### Exercise description
Restate the following records word for word without images.

Source records:

● ● ● ● ●

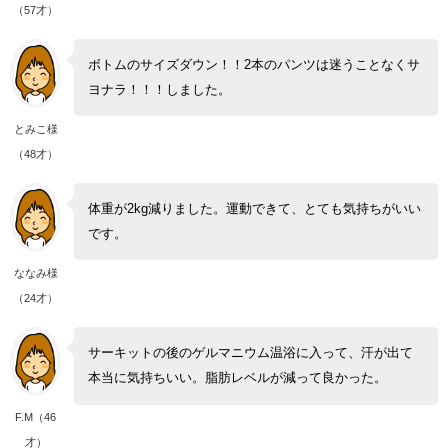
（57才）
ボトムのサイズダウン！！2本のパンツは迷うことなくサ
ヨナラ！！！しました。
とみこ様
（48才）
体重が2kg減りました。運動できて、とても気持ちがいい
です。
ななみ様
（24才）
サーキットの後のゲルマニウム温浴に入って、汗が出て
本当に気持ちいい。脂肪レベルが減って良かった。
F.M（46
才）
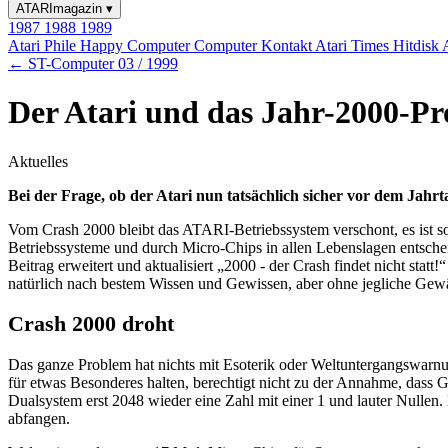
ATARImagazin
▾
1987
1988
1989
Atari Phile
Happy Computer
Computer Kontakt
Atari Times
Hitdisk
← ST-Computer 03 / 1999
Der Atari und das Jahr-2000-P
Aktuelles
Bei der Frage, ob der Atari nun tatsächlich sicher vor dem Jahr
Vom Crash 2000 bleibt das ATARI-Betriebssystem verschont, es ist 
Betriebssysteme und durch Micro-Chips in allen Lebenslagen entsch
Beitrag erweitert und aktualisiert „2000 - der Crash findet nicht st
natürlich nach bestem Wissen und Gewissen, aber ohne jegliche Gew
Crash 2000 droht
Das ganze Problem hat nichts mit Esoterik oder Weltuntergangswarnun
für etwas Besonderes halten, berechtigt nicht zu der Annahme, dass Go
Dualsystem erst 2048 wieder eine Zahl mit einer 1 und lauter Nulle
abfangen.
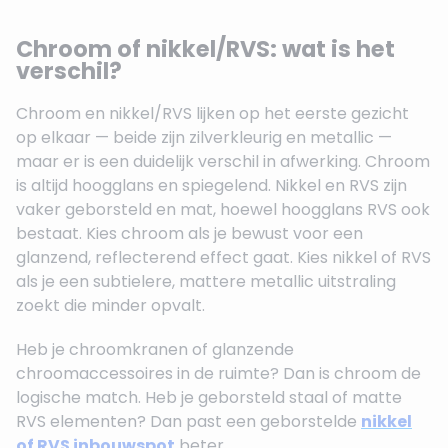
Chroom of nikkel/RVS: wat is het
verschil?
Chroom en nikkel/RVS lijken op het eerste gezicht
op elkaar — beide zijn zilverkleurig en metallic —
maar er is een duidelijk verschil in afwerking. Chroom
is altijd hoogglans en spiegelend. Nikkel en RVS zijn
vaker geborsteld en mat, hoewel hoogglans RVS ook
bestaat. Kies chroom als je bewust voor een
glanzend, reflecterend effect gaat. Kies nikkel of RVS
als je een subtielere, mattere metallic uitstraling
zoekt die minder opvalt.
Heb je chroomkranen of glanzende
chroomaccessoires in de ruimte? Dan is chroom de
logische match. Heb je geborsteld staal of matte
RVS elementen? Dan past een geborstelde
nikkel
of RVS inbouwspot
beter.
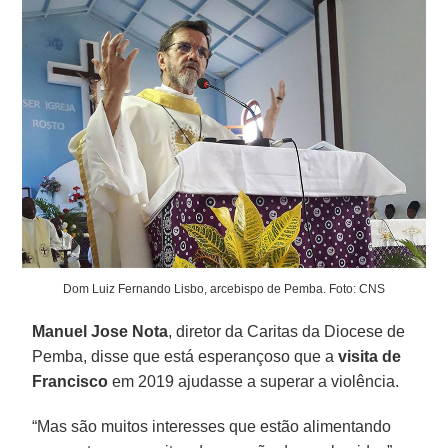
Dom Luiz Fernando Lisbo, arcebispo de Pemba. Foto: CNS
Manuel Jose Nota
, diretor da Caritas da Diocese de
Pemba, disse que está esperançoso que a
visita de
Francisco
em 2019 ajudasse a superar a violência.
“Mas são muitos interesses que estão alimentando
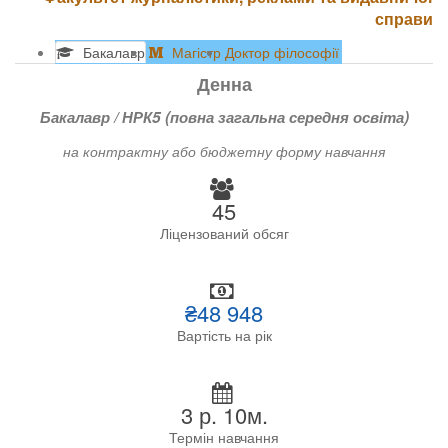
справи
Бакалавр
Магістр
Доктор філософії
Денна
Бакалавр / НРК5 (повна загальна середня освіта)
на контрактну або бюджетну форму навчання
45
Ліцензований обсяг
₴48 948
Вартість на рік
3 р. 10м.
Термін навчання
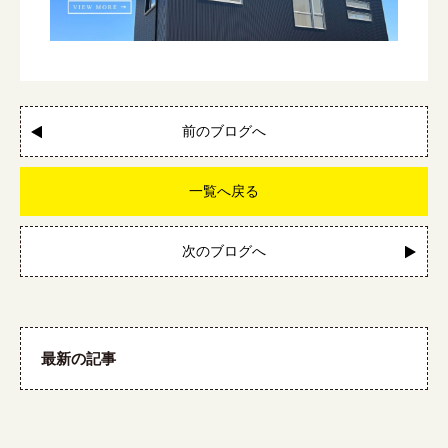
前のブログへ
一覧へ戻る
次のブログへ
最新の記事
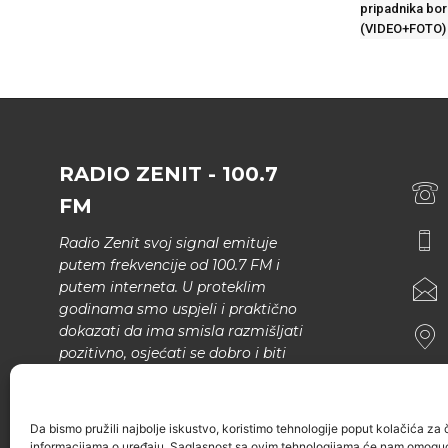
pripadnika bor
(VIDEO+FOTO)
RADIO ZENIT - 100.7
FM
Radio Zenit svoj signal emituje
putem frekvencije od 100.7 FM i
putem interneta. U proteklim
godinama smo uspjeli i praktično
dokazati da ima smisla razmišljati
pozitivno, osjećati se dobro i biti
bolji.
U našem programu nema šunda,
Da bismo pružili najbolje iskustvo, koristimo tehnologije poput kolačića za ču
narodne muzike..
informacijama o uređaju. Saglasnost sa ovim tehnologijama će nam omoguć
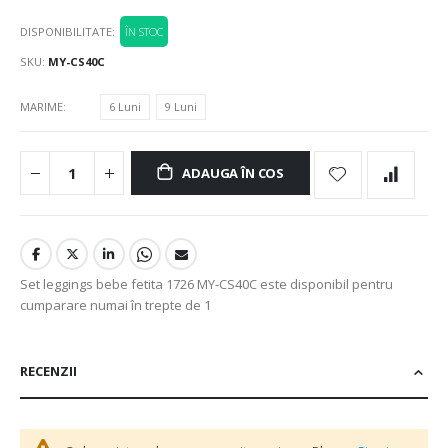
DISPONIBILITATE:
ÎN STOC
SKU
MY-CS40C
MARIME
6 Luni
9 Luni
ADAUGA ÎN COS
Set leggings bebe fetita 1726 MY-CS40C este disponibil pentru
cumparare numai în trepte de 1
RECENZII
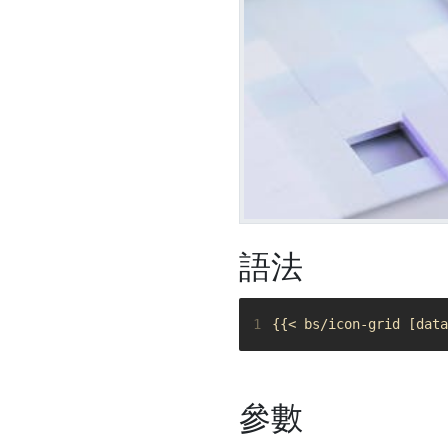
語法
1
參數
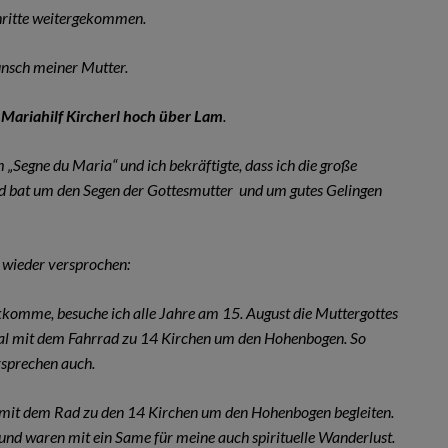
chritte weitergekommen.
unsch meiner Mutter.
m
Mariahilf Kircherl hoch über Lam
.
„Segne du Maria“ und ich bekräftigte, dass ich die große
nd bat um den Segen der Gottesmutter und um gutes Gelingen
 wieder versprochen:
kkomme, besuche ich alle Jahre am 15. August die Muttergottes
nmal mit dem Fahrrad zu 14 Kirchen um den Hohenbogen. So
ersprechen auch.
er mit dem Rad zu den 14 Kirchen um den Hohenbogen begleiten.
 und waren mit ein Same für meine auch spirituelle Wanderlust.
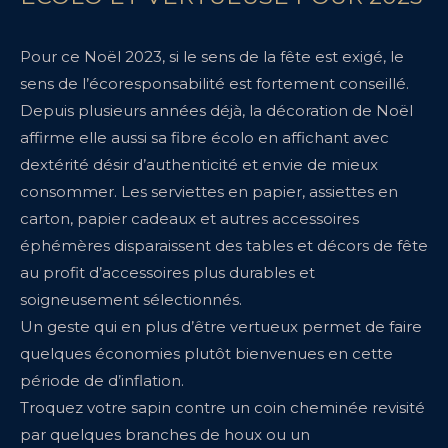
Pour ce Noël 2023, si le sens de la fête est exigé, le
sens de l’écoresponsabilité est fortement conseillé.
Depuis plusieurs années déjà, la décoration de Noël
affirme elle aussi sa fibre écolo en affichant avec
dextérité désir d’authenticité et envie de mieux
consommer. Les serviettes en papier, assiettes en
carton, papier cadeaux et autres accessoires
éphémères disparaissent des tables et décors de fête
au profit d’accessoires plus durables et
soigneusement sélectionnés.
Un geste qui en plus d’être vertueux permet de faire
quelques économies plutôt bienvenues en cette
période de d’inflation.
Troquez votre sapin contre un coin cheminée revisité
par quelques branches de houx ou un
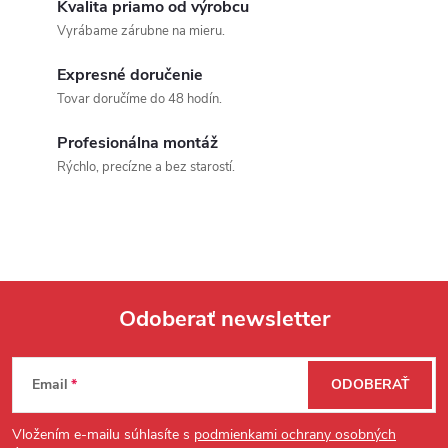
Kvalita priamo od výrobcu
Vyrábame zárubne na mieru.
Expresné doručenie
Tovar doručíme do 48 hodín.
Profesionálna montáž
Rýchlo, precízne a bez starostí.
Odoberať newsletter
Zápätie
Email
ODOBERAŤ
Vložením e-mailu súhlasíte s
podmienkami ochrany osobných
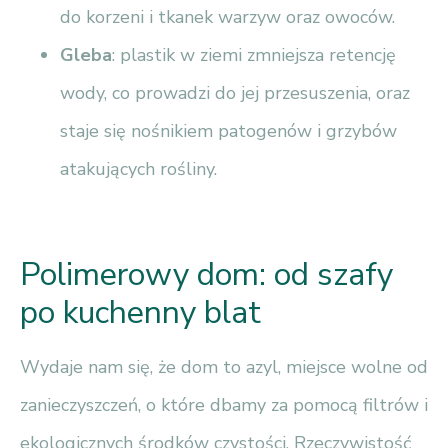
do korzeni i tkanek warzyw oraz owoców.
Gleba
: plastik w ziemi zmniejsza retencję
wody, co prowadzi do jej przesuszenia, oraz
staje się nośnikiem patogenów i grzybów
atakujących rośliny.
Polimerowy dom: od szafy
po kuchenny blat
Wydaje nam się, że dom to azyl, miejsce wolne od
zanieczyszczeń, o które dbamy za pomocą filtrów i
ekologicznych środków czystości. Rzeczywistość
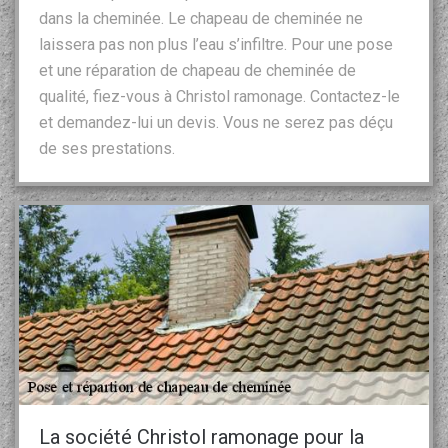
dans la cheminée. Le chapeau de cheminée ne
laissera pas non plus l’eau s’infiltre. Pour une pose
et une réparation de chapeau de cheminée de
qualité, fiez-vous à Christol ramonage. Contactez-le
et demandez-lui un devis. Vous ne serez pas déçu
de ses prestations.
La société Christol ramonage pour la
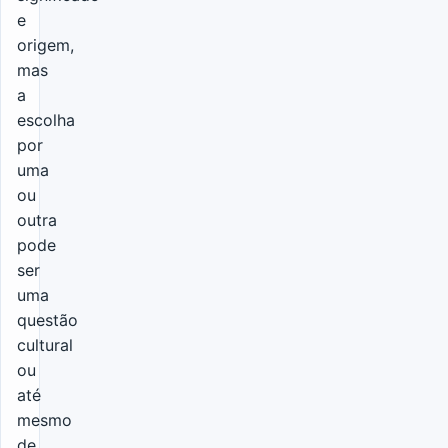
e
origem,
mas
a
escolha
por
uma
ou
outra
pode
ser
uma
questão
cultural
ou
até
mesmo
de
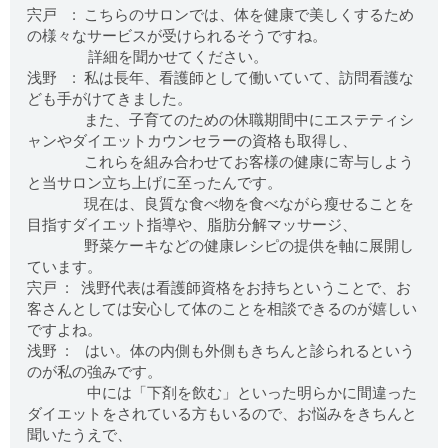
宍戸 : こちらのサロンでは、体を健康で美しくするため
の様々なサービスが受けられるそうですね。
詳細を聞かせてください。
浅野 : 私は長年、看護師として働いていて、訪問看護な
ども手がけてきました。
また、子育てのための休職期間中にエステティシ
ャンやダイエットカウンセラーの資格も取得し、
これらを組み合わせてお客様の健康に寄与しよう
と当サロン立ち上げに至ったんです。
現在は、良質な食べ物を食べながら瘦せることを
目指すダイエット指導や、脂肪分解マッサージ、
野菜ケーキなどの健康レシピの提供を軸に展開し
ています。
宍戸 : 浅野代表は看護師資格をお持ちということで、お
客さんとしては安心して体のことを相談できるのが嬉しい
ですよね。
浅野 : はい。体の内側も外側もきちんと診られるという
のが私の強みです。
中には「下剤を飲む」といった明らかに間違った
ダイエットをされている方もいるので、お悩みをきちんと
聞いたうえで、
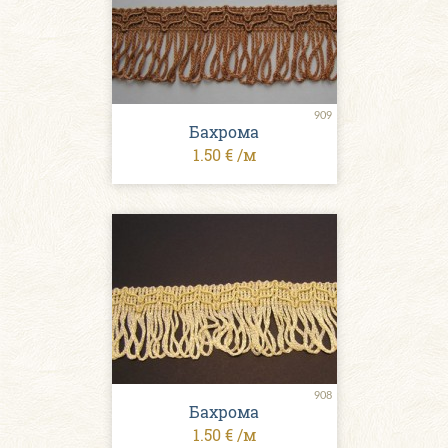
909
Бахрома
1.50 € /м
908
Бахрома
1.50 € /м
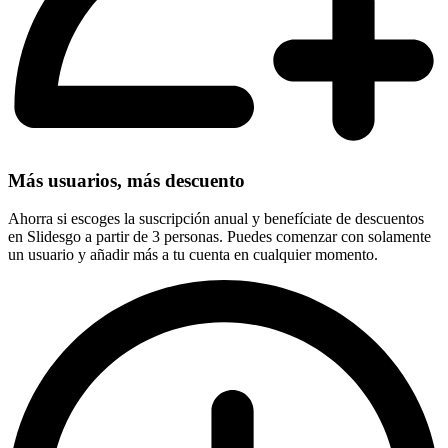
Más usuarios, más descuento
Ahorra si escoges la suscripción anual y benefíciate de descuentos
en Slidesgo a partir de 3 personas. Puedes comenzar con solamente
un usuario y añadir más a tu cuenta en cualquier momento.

● ● ● ● ●

### Answer box
（57才）
ボトムのサイズダウン！！2本のパンツは迷うことなくサ
ヨナラ！！！しました。
とみこ様
（48才）
体重が2kg減りました。運動できて、とても気持ちがいい
です。
ななみ様
（24才）
サーキットの後のゲルマニウム温浴に入って、汗が出て
本当に気持ちいい。脂肪レベルが減って良かった。
F.M（46
才）
ATARImagazin
▾
1987
1988
1989
Atari Phile
Happy Computer
Computer Kontakt
Atari Times
Hitdisk
← ST-Computer 03 / 1999
Der Atari und das Jahr-2000-P
Aktuelles
Bei der Frage, ob der Atari nun tatsächlich sicher vor dem Jahr
Vom Crash 2000 bleibt das ATARI-Betriebssystem verschont, es ist 
Betriebssysteme und durch Micro-Chips in allen Lebenslagen entsch
Beitrag erweitert und aktualisiert „2000 - der Crash findet nicht st
natürlich nach bestem Wissen und Gewissen, aber ohne jegliche Gew
Crash 2000 droht
Das ganze Problem hat nichts mit Esoterik oder Weltuntergangswarnun
für etwas Besonderes halten, berechtigt nicht zu der Annahme, dass Go
Dualsystem erst 2048 wieder eine Zahl mit einer 1 und lauter Nulle
abfangen.
Chroom of nikkel/RVS: wat is het
verschil?
Chroom en nikkel/RVS lijken op het eerste gezicht
op elkaar — beide zijn zilverkleurig en metallic —
maar er is een duidelijk verschil in afwerking. Chroom
is altijd hoogglans en spiegelend. Nikkel en RVS zijn
vaker geborsteld en mat, hoewel hoogglans RVS ook
bestaat. Kies chroom als je bewust voor een
glanzend, reflecterend effect gaat. Kies nikkel of RVS
als je een subtielere, mattere metallic uitstraling
zoekt die minder opvalt.
Heb je chroomkranen of glanzende
chroomaccessoires in de ruimte? Dan is chroom de
logische match. Heb je geborsteld staal of matte
RVS elementen? Dan past een geborstelde
nikkel
of RVS inbouwspot
beter.
Dom Luiz Fernando Lisbo, arcebispo de Pemba. Foto: CNS
Manuel Jose Nota
, diretor da Caritas da Diocese de
Pemba, disse que está esperançoso que a
visita de
Francisco
em 2019 ajudasse a superar a violência.
“Mas são muitos interesses que estão alimentando
справи
Бакалавр
Магістр
Доктор філософії
Денна
Бакалавр / НРК5 (повна загальна середня освіта)
на контрактну або бюджетну форму навчання
45
Ліцензований обсяг
₴48 948
Вартість на рік
3 р. 10м.
Термін навчання
前のブログへ
一覧へ戻る
次のブログへ
最新の記事
pripadnika bor
(VIDEO+FOTO)
RADIO ZENIT - 100.7
FM
Radio Zenit svoj signal emituje
putem frekvencije od 100.7 FM i
putem interneta. U proteklim
godinama smo uspjeli i praktično
dokazati da ima smisla razmišljati
pozitivno, osjećati se dobro i biti
bolji.
U našem programu nema šunda,
Da bismo pružili najbolje iskustvo, koristimo tehnologije poput kolačića za ču
narodne muzike..
informacijama o uređaju. Saglasnost sa ovim tehnologijama će nam omoguć
DISPONIBILITATE:
ÎN STOC
SKU
MY-CS40C
MARIME
6 Luni
9 Luni
ADAUGA ÎN COS
Set leggings bebe fetita 1726 MY-CS40C este disponibil pentru
cumparare numai în trepte de 1
RECENZII
語法
1
參數
chritte weitergekommen.
unsch meiner Mutter.
m
Mariahilf Kircherl hoch über Lam
.
„Segne du Maria“ und ich bekräftigte, dass ich die große
nd bat um den Segen der Gottesmutter und um gutes Gelingen
 wieder versprochen:
kkomme, besuche ich alle Jahre am 15. August die Muttergottes
nmal mit dem Fahrrad zu 14 Kirchen um den Hohenbogen. So
ersprechen auch.
er mit dem Rad zu den 14 Kirchen um den Hohenbogen begleiten.
 und waren mit ein Same für meine auch spirituelle Wanderlust.
Pour ce Noël 2023, si le sens de la fête est exigé, le
sens de l’écoresponsabilité est fortement conseillé.
Depuis plusieurs années déjà, la décoration de Noël
affirme elle aussi sa fibre écolo en affichant avec
dextérité désir d’authenticité et envie de mieux
consommer. Les serviettes en papier, assiettes en
carton, papier cadeaux et autres accessoires
éphémères disparaissent des tables et décors de fête
au profit d’accessoires plus durables et
soigneusement sélectionnés.
Un geste qui en plus d’être vertueux permet de faire
quelques économies plutôt bienvenues en cette
période de d’inflation.
Troquez votre sapin contre un coin cheminée revisité
par quelques branches de houx ou un
Kvalita priamo od výrobcu
Vyrábame zárubne na mieru.
Expresné doručenie
Tovar doručíme do 48 hodín.
Profesionálna montáž
Rýchlo, precízne a bez starostí.
Odoberať newsletter
Zápätie
Email
ODOBERAŤ
Vložením e-mailu súhlasíte s
podmienkami ochrany osobných
do korzeni i tkanek warzyw oraz owoców.
Gleba
: plastik w ziemi zmniejsza retencję
wody, co prowadzi do jej przesuszenia, oraz
staje się nośnikiem patogenów i grzybów
atakujących rośliny.
Polimerowy dom: od szafy
po kuchenny blat
Wydaje nam się, że dom to azyl, miejsce wolne od
zanieczyszczeń, o które dbamy za pomocą filtrów i
ekologicznych środków czystości. Rzeczywistość
dans la cheminée. Le chapeau de cheminée ne
laissera pas non plus l’eau s’infiltre. Pour une pose
et une réparation de chapeau de cheminée de
qualité, fiez-vous à Christol ramonage. Contactez-le
et demandez-lui un devis. Vous ne serez pas déçu
de ses prestations.
La société Christol ramonage pour la
e
origem,
mas
a
escolha
por
uma
ou
outra
pode
ser
uma
questão
cultural
ou
até
mesmo
de
宍戸 : こちらのサロンでは、体を健康で美しくするため
の様々なサービスが受けられるそうですね。
詳細を聞かせてください。
浅野 : 私は長年、看護師として働いていて、訪問看護な
ども手がけてきました。
また、子育てのための休職期間中にエステティシ
ャンやダイエットカウンセラーの資格も取得し、
これらを組み合わせてお客様の健康に寄与しよう
と当サロン立ち上げに至ったんです。
現在は、良質な食べ物を食べながら瘦せることを
目指すダイエット指導や、脂肪分解マッサージ、
野菜ケーキなどの健康レシピの提供を軸に展開し
ています。
宍戸 : 浅野代表は看護師資格をお持ちということで、お
客さんとしては安心して体のことを相談できるのが嬉しい
ですよね。
浅野 : はい。体の内側も外側もきちんと診られるという
のが私の強みです。
中には「下剤を飲む」といった明らかに間違った
ダイエットをされている方もいるので、お悩みをきちんと
聞いたうえで、
909
Бахрома
1.50 € /м
908
Бахрома
1.50 € /м
Más usuarios, más descuento
Ahorra si escoges la suscripción anual y benefíciate de descuentos
en Slidesgo a partir de 3 personas. Puedes comenzar con solamente
un usuario y añadir más a tu cuenta en cualquier momento.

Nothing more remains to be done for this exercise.